-- DATA RECORDS follows --

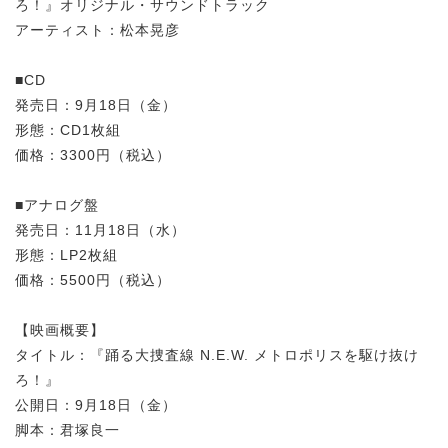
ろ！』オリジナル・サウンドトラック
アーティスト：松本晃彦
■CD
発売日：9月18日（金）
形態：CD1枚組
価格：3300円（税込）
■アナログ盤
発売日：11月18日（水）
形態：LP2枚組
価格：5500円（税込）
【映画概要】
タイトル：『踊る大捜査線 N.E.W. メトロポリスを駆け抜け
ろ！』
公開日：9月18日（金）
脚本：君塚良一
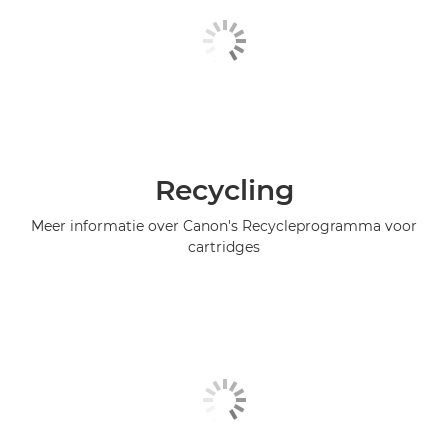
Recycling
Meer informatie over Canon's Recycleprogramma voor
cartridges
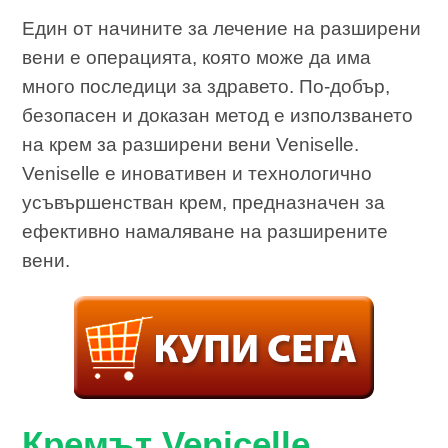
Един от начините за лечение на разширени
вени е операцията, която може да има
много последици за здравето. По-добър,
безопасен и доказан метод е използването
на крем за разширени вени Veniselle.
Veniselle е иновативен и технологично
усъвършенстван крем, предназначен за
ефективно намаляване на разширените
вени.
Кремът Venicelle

-- DATA RECORDS concluded --
-- DATA RECORDS follows --

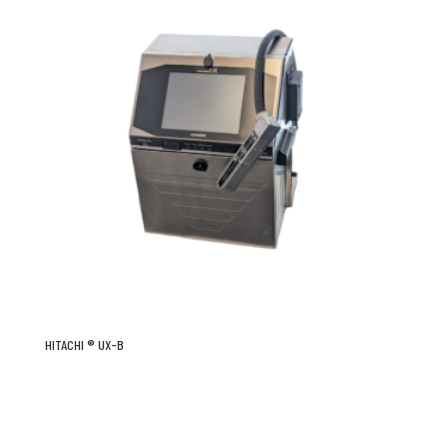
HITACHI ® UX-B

-- DATA RECORDS concluded --

## PROBLEM DETAILS
Please count the lines of the records above that contain the word "Veniselle", treating case as significant, and give only the number.

## TASK SOLUTION
2